Tonegawa makes absolutely no sense as a character. Through a very prevalent (and very annoying) voice-over, we learn that Tonegawa’s eventual goal is to rise above the rank of second-in-command and become the big cheese at the Teiai corporation, but the only time we are ever let into Tonegawa’s mind, he’s upset at having to start work on the death games, because he wants to go golfing. So does he care about his job or not? I got no sense of his motivation, so why should I care whether or not he gets to golf? I already know he will never become the head honcho at Teiai.

Mr. Tonegawa is everything wrong with both prequels and spinoffs. Tonegawa, at least so far, seems like a horrible choice to carry a series. He’s an uninteresting and unlikable character. Certainly, there had to be better choices in the Kaiji back catalog than him. There’s also no tension, because, as I said, we know that Kaiji is going to defeat him in the game at Starside Hotel. Even though I hadn’t seen Kaiji, I knew, because they began the entire series with this.

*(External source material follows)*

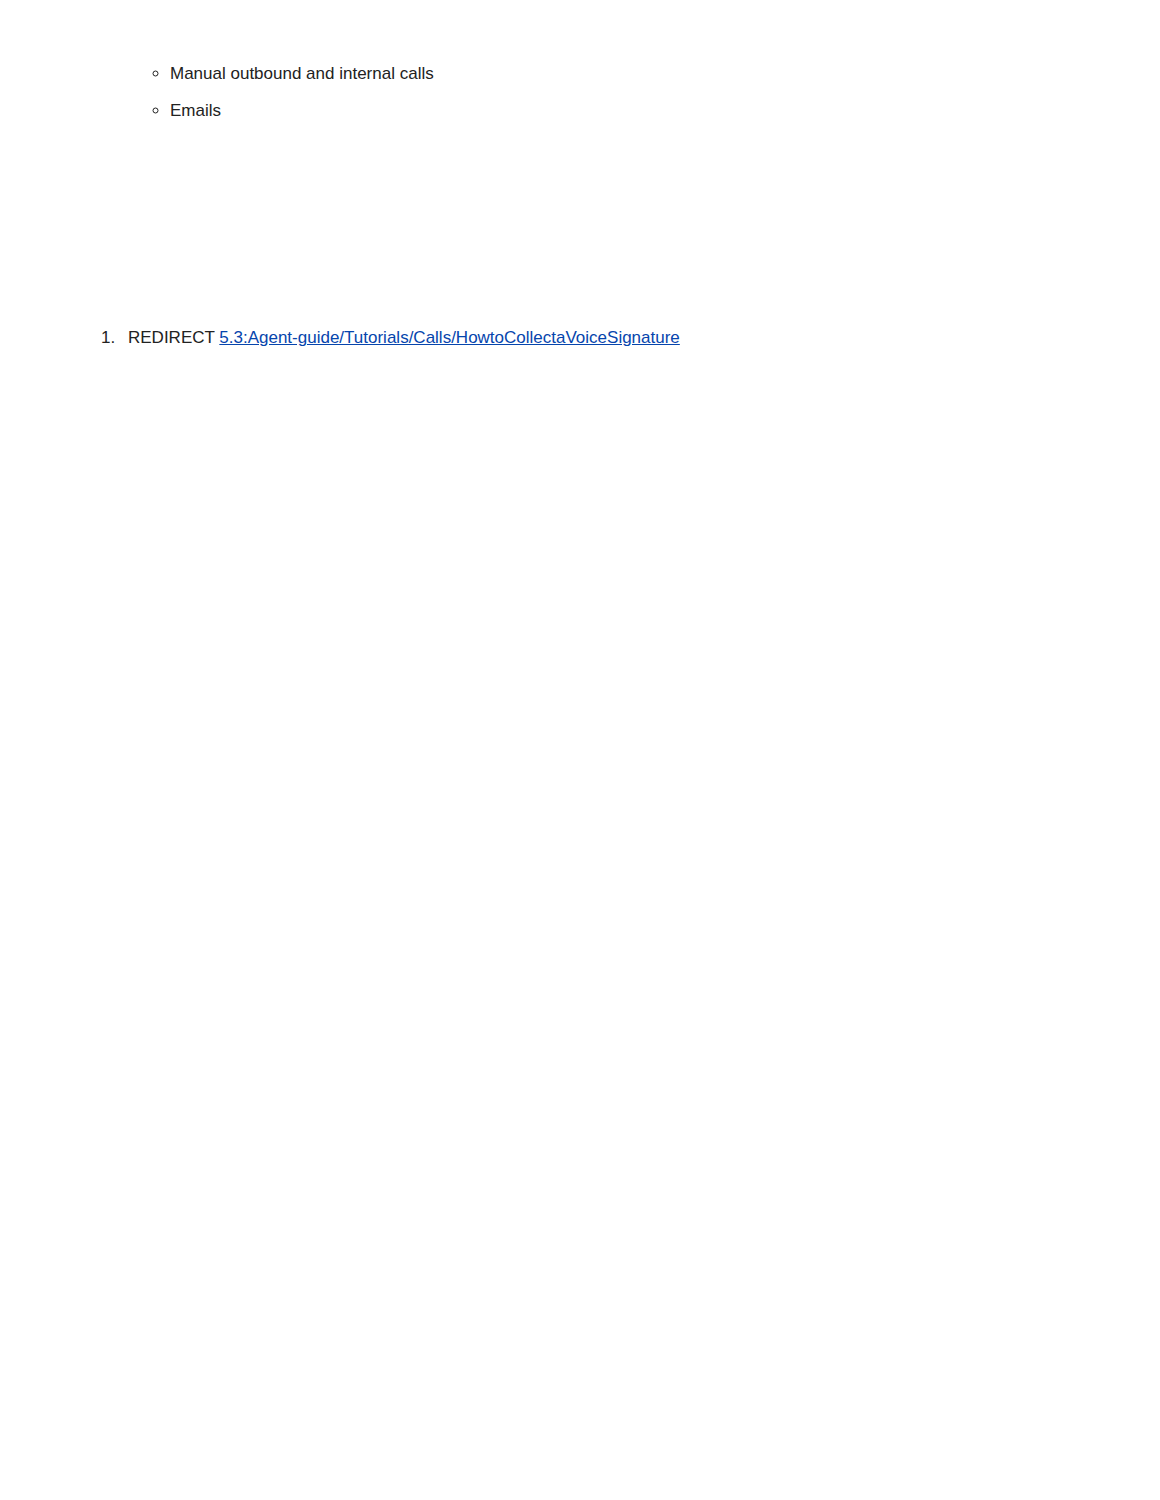Manual outbound and internal calls
Emails
REDIRECT 5.3:Agent-guide/Tutorials/Calls/HowtoCollectaVoiceSignature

It seems like the show is going for some sort of tragedy angle. In the same way that Kaiji is about the costs of a rags-to-riches story, this is about the life of a man trapped in a gilded cage. That could be really interesting… if they gave me a single reason to care about Tonegawa. We don’t meet any named supporting characters he has connections to; we don’t get to access any of his deeper thoughts (other than he likes to golf, hates his boss, and writes down what he thinks are profound thoughts in his notebook), and we really don’t see much personality from him. He’s an idiosyncratic tough guy. That’s fine, but I just don’t know why I should be interested.

The entire time I was watching the show, I couldn’t help but think about Better Call Saul. While the two are in completely different mediums and genres, they do have a lot in common. Both are spinoffs about a minor antagonist from their original series; both begin in a place where the audience knows the ending, and both seek to turn the origin of a villain into something sympathetic. But I don’t have any sympathy for Tonegawa. He may not be excited about the prospect of using the lives of debtors as entertainment for his boss, but he’s still a bastard. One of the first things we see Tonegawa do is act needlessly cruel to one of his debtors, and he yells at his subordinates to change their names so he can remember them better. I just don’t see a character journey here.

Maybe I’m wrong, and this show will turn into something worth watching, but right now, the prospect of twenty-three more episodes seems pretty daunting. Tonegawa won’t be demoted until at least the end of this first season, but for my money, it couldn’t happen soon enough.